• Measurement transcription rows
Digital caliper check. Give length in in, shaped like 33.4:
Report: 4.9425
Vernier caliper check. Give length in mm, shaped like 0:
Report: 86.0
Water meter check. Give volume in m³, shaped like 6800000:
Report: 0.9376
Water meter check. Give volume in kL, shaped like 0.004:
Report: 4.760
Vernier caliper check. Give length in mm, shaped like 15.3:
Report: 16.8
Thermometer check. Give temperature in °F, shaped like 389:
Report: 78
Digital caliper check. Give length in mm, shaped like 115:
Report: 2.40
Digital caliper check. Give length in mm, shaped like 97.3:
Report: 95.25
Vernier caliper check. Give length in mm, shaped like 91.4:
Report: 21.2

• The task
State how many of the rows above contain the word "Report", treating uppercase and lowercase as different. Reply with the number alone.

• Output of the task
9